## Goal of the exercise
Extend the article about backyard beekeeping below, starting right after its final sentence.

## Excerpt to read
^^^^^^^^^^^^^^^^

Sprague and Duchesneau sell their 120 pounds or so of honey because they don’t cook with it, other than to sweeten coffee or tea.

“That’s a lot of honey to have to eat,” she said.

And extracting the honey is a dirty job.  They have to cut the bees’ wax from the comb and store it in the refrigerator.  There are 10 frames in each hive that they must harvest. When they start that, they know it will be hard work. Besides harvesting the honey, they get all dirty because sticky honey attracts dirt.

The Allens sell their honey at the International Flea Market in Auburndale and at area farmers markets. They also ship honey.

While the backyard beekeepers are trained to look for mites and hive, they use very little chemicals in their yard and when they have to spray something, they do so at night, when all the bees are in the hive.

Sprague said they are having a lot of fun with it. One of her cousins up North told her the family never pictured her doing anything like bee keeping.

“It’s fascinating,” she said. “Backyard beekeepers will be the ones that keep the bees going.”

Large commercial beekeepers have 1,000 or more hives and they truck them across the country, mainly to California, for crop pollination. Commercial beekeepers are concerned with bee colony collapse, where experts believe that exposure to agricultural pesticides can destroy the colonies.

^^^^^^^^^^^^^^^^

## Collected material

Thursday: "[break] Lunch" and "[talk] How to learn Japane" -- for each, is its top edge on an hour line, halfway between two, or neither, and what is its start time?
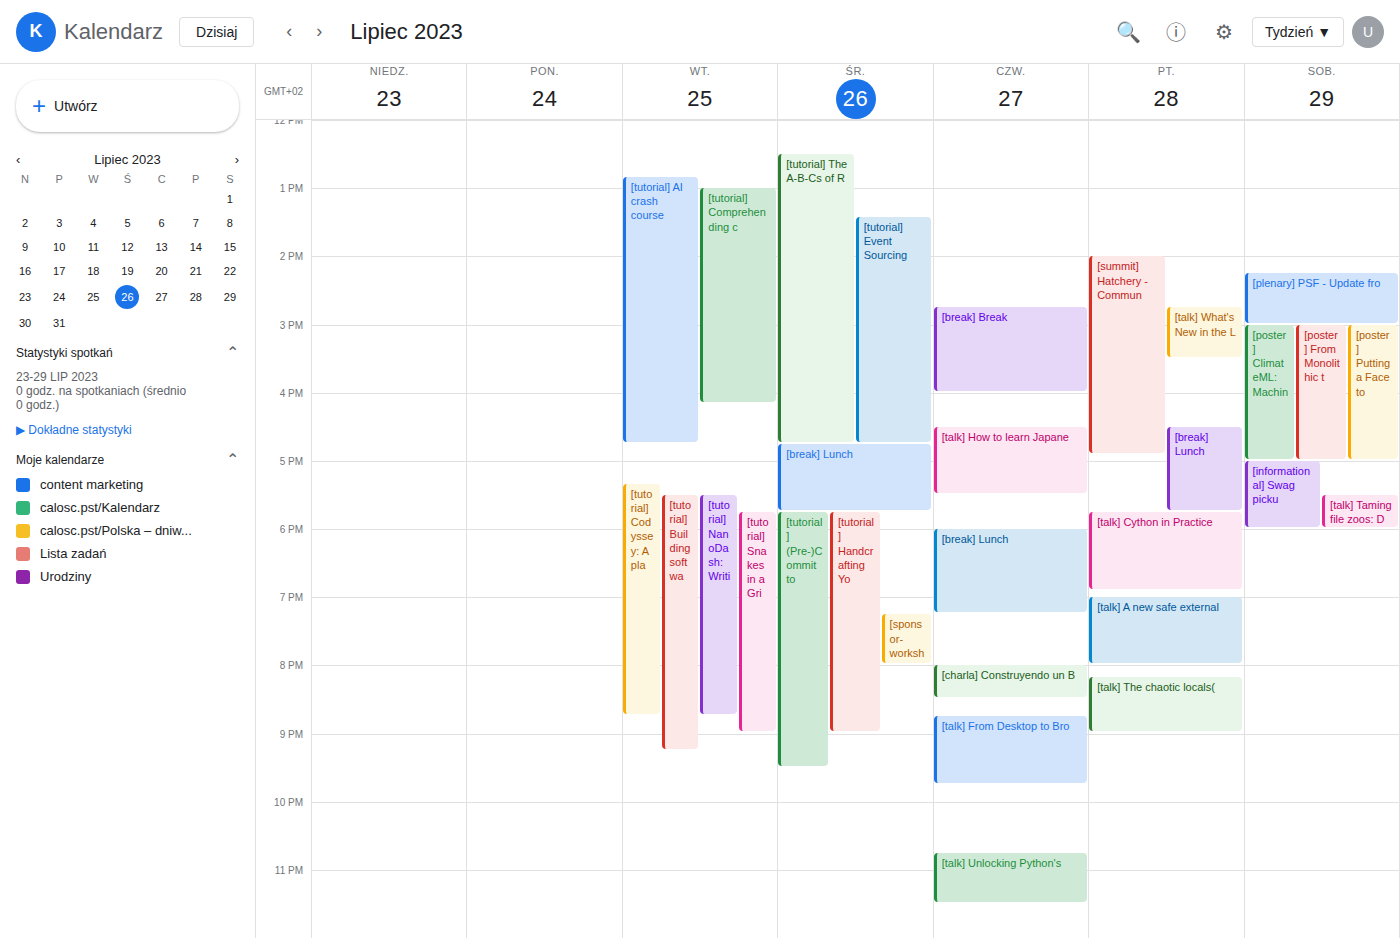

^^^^^^^^^^^^^^^^

## Answer to this exercise
“They don’t see their bees every day,” Sprague said. “We can look at ours every day. It makes a huge difference. We aren’t newbies but we’re not ready to keep bees commercially.”

She advises anyone interested in starting beekeeping to attend the University of Florida seminar in Bartow and joining a group, where folks can ask advice and meet people who sell bees.

“A starter kit, with two hives cost us $437.50,” she said. “The bees can cost $125. It’s not a cheap hobby.”

The Ridge Beekeepers Association meets at 7 p.m. on the fourth Monday of each month at the Florida Farm Bureau Building, 1715 U.S. 17 South in Bartow. The meetings are free. A potluck dinner is served. For more information visit RidgeBeekeepers.com.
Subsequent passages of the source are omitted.